課題の目的:
近況記事の「海堂尊 - 第四回『このミステリーがすごい!』大賞(『このミス』大賞)大賞受賞作『チーム・バチスタの栄光』の著者」から「まったようで残念です(涙)。」までを、一字も変えずに書き写して返してください。

抜粋本文:
海堂尊 - 第四回『このミステリーがすごい!』大賞(『このミス』大賞)大賞受賞作『チーム・バチスタの栄光』の著者

『海堂ニュース』最新ネタ満載!

2010.06.29 2010:06:29:14:08:59

南アフリカ取材旅行と「死因究明に資するAiの活用に関する検討会」設置

 さて、近況です。
1)『ジェネラル・ルージュの伝説』文庫版、好評発売中です。おかげさまで重版もかかり、ドラマ「ジェネラル・ルージュの凱旋」も好評のうちに終了したようです。でも、肝心の山場の2回がアフリカに行っている最中で見られず、また、打ち上げも終わってしまったようで残念です(涙)。

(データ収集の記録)
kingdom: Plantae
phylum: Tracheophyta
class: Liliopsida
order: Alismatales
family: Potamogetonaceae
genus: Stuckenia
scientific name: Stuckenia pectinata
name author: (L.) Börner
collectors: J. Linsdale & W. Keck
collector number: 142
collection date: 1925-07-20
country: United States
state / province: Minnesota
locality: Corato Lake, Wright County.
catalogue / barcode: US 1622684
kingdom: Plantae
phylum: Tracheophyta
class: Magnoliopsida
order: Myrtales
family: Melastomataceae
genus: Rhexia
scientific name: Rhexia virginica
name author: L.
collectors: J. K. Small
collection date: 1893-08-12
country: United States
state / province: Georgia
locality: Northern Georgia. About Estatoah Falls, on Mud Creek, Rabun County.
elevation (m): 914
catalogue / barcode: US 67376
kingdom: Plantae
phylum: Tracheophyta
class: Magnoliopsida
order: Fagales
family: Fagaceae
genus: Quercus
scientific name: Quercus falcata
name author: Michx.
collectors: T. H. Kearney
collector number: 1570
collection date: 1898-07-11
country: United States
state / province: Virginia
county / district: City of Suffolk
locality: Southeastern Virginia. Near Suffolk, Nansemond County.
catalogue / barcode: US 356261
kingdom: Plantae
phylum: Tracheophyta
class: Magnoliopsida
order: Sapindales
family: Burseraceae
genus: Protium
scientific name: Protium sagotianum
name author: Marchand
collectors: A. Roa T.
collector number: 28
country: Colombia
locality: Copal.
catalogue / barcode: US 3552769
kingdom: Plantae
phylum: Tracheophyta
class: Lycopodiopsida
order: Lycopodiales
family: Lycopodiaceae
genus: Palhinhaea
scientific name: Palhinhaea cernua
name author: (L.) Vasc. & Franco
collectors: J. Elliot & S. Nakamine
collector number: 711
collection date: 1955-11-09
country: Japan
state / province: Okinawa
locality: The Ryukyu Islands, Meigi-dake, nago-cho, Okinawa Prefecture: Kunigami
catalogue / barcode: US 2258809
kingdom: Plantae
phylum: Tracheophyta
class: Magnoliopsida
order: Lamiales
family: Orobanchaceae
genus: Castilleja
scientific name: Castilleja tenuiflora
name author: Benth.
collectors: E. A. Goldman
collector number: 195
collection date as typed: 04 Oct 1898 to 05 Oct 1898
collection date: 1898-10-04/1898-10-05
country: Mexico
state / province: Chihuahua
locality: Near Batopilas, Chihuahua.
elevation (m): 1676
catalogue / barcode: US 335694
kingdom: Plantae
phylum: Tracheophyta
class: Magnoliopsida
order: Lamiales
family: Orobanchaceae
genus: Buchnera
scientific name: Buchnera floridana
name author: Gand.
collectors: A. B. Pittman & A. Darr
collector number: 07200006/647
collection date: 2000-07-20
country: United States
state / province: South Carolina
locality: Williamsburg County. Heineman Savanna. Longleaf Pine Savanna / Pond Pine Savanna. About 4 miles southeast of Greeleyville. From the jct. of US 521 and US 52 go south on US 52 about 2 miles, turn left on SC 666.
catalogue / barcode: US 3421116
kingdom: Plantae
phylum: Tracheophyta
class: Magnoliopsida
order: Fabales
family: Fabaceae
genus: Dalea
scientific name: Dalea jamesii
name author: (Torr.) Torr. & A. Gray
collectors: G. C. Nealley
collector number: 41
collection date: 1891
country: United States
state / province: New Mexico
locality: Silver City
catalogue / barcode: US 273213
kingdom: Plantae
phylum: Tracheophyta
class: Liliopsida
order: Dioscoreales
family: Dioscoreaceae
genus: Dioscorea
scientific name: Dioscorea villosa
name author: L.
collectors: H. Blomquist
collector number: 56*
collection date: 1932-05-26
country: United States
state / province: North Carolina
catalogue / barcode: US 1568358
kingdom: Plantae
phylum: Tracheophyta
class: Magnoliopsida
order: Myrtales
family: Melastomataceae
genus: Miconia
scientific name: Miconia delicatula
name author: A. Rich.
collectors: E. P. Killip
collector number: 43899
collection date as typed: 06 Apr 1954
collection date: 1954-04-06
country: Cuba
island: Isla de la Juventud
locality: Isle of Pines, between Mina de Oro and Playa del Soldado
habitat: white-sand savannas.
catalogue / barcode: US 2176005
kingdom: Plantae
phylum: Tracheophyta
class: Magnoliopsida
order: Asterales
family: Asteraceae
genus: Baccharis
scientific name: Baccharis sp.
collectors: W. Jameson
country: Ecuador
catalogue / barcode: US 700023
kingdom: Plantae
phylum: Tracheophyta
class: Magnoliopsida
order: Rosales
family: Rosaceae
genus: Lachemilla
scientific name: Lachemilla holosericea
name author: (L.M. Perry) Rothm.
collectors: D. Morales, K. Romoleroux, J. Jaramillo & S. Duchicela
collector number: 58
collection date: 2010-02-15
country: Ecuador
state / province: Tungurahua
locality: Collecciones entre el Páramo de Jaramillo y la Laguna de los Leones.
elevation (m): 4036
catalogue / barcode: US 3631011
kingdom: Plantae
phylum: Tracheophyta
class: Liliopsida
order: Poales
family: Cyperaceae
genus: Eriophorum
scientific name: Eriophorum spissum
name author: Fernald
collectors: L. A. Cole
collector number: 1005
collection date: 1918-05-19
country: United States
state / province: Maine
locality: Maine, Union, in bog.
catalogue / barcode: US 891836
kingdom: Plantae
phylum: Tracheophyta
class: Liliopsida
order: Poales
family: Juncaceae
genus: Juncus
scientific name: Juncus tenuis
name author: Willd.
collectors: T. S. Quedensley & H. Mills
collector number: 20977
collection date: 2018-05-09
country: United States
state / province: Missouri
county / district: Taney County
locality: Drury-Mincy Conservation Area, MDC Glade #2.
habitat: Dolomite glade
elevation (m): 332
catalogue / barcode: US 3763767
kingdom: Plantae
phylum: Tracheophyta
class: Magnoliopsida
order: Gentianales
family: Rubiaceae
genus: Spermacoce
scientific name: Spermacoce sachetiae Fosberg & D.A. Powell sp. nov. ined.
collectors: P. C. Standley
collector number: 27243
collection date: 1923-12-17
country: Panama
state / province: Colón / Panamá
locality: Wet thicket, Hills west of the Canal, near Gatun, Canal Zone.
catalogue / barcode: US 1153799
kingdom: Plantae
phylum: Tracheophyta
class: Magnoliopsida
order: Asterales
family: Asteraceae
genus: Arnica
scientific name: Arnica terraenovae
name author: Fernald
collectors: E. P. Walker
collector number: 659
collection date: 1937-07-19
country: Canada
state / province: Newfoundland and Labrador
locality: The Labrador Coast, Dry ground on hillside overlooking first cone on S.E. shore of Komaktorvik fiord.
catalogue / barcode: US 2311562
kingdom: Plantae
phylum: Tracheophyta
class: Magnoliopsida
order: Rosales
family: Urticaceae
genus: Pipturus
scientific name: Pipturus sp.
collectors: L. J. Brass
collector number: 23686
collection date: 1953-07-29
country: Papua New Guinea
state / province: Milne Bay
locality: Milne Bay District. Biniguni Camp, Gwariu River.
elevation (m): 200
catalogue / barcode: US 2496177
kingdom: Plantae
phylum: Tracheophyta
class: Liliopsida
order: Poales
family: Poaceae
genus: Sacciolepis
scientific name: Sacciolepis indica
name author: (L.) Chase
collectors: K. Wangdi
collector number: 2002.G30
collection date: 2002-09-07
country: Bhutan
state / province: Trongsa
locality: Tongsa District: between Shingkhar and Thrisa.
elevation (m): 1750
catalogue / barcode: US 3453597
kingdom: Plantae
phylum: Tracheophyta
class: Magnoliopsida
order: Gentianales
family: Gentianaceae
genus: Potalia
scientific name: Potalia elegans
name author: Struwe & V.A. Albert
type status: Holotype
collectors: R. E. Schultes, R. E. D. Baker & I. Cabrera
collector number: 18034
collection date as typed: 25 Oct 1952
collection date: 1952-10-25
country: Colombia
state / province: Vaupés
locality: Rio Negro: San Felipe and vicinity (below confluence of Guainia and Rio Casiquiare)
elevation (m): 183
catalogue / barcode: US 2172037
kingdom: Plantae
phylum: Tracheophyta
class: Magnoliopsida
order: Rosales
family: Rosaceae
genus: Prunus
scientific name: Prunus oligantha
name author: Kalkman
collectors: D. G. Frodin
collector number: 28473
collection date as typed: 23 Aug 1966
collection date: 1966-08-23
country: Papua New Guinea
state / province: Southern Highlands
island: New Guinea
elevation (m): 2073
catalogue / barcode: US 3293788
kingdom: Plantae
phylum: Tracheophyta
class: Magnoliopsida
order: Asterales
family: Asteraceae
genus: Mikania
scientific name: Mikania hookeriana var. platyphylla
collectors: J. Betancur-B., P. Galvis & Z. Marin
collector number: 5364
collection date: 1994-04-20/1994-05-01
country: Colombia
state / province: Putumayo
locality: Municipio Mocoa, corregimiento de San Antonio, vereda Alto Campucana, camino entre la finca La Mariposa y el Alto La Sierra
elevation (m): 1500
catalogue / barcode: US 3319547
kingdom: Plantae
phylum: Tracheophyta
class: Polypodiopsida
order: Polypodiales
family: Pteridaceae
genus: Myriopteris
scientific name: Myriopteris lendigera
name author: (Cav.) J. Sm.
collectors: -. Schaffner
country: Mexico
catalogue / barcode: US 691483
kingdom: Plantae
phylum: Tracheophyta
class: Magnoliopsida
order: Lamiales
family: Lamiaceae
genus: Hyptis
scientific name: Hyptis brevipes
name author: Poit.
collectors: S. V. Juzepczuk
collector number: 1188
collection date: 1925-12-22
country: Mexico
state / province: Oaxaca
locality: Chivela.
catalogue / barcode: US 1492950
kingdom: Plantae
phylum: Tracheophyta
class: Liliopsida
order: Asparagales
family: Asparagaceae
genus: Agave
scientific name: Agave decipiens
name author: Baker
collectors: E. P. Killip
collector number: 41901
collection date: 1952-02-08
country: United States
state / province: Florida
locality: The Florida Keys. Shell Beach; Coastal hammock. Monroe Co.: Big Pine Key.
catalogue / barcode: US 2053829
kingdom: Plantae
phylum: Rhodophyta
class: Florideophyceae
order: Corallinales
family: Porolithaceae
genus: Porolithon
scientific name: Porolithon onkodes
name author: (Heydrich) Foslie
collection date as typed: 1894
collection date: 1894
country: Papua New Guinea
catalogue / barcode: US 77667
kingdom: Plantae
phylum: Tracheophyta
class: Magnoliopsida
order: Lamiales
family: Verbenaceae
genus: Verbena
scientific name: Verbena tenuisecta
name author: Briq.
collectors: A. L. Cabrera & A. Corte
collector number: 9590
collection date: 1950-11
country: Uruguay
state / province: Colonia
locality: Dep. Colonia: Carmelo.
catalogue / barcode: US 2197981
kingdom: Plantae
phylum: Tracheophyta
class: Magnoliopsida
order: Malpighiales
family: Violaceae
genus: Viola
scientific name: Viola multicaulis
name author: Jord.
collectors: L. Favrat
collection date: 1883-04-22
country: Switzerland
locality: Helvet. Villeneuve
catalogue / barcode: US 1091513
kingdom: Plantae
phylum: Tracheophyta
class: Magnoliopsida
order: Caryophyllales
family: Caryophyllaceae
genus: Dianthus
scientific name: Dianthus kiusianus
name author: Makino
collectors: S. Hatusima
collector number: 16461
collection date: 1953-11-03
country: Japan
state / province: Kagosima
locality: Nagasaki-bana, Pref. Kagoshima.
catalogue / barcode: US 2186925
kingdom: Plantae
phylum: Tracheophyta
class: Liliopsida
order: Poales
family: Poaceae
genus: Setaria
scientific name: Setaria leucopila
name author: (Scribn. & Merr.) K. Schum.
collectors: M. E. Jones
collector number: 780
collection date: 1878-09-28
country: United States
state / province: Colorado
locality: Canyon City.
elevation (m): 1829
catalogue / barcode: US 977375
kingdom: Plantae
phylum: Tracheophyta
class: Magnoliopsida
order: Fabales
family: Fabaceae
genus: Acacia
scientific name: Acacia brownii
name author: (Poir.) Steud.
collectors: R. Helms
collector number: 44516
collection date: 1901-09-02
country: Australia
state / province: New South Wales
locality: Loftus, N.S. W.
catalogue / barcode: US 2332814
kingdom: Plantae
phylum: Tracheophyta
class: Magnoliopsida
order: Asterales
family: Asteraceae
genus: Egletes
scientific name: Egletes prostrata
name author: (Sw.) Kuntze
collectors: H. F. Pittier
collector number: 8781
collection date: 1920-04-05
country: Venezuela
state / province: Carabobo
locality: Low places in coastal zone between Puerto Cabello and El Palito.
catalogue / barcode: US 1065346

課題の解答:
海堂尊 - 第四回『このミステリーがすごい!』大賞(『このミス』大賞)大賞受賞作『チーム・バチスタの栄光』の著者

『海堂ニュース』最新ネタ満載!

2010.06.29 2010:06:29:14:08:59

南アフリカ取材旅行と「死因究明に資するAiの活用に関する検討会」設置

 さて、近況です。
1)『ジェネラル・ルージュの伝説』文庫版、好評発売中です。おかげさまで重版もかかり、ドラマ「ジェネラル・ルージュの凱旋」も好評のうちに終了したようです。でも、肝心の山場の2回がアフリカに行っている最中で見られず、また、打ち上げも終わってしまったようで残念です(涙)。